Tomato Curry
A luxurious Parsi-style curry that creates a silky, aromatic gravy through a unique technique of extracting milk from a blend of fresh coconut and ripe tomatoes. This historical dish combines the tang of tomatoes with the richness of coconut milk, infused with a freshly ground paste of garlic, dry chilies, and roasted saffron. The result is a vibrant, golden-red sauce that pairs perfectly with steamed rice or Khichdi, optionally fortified with hard-boiled eggs for a complete meal.
Ingredients
- 3 pounds Ripe tomatoes (Originally '3 Sher'. Peeling recommended.)
- 1/2 pound Onions (Originally '0.5 Sher'. Finely chopped.)
- 3/4 cup Ghee (Originally '1.5 Pasher' (approx 6 oz).)
- 2 tablespoons Coriander seeds (Originally '3 dessertspoons'.)
- 2 teaspoons Sugar (Heaped.)
- 2 teaspoons Salt (Heaped, or to taste.)
- 1 teaspoon Cumin seeds (Heaped.)
- 5 whole Dried red chilies (Large Goa variety specified.)
- 16 whole Black peppercorns
- 12 cloves Garlic (Large cloves, peeled.)
- 1/2 teaspoon Saffron strands (Originally '5 Val' (approx 1.8g). Adjusted for modern usage.)
- 1 whole Fresh coconut (Large, ripe coconut. Grated.)
- 1 tablespoon Lemon juice (Or to taste.)
- 2 cups Boiling water (Originally '2 Pasher'. Used for second extraction.)
- 6 whole Hard-boiled eggs (Optional. Peeled and halved.)
Instructions
- 1Grind the black peppercorns, dried red chilies, coriander seeds, cumin seeds, and peeled garlic cloves into a very fine paste using a stone grinder or mortar and pestle.
- 2Lightly roast the saffron strands and crush them into a fine powder.
- 3Peel the tomatoes. Grate the fresh coconut. Mix the peeled tomatoes and grated coconut together in a bowl and mash them thoroughly by hand. Place the mixture into a strong, clean cloth (like cheesecloth) held over a bowl. Squeeze tightly to extract all the thick juice. Set the dry residue (pulp) aside in a separate bowl. Mix the powdered saffron into this extracted thick juice, cover, and set aside.

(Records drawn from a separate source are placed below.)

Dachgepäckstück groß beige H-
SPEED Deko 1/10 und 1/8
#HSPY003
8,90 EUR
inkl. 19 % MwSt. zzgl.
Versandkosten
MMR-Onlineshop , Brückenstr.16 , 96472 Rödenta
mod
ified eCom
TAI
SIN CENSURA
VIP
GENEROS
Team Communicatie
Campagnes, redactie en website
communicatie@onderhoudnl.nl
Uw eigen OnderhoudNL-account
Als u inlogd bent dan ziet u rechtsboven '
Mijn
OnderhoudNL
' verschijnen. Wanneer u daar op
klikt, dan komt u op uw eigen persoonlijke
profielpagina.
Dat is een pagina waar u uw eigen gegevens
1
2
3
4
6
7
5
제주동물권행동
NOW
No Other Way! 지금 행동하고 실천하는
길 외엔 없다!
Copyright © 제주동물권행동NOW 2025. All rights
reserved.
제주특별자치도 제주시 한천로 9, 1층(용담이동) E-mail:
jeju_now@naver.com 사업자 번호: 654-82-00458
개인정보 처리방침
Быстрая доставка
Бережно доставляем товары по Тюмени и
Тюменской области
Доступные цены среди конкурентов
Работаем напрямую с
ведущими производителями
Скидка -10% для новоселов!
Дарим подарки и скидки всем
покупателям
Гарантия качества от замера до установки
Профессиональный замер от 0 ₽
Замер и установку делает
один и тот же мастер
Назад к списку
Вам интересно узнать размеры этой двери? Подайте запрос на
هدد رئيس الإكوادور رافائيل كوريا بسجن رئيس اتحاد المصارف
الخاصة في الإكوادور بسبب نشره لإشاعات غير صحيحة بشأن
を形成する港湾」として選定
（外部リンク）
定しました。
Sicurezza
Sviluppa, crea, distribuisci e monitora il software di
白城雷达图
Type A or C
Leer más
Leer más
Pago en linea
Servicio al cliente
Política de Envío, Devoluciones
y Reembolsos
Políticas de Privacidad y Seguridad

- 4Take the reserved tomato-coconut residue. Add the boiling water to it and rub/mix well to extract the remaining flavor. Strain this mixture through the cloth again into a separate vessel to get the 'second juice' (thin milk). Discard the final dry residue.
- 5Peel and finely chop the onions. Heat the ghee in a heavy-bottomed pot (traditionally a tinned vessel). Fry the onions until they turn red. Add the prepared spice paste and stir constantly until the mixture is fragrant and the spices are cooked.
- 6Pour the 'second juice' (thin extraction) into the pot. Add the salt and sugar. Stir well and cover. Bring to a boil. Once boiling, add the saffron-infused 'first juice' (thick extraction). Bring to a boil again, then reduce heat to low (simmer).
- 7Simmer gently, stirring occasionally to prevent sticking, until the ghee separates and floats on top and the curry thickens to a nice consistency. Stir in lemon juice to taste. If using eggs, add the halved hard-boiled eggs now and heat through. Remove from heat. Serve hot with boiled rice or Khichdi.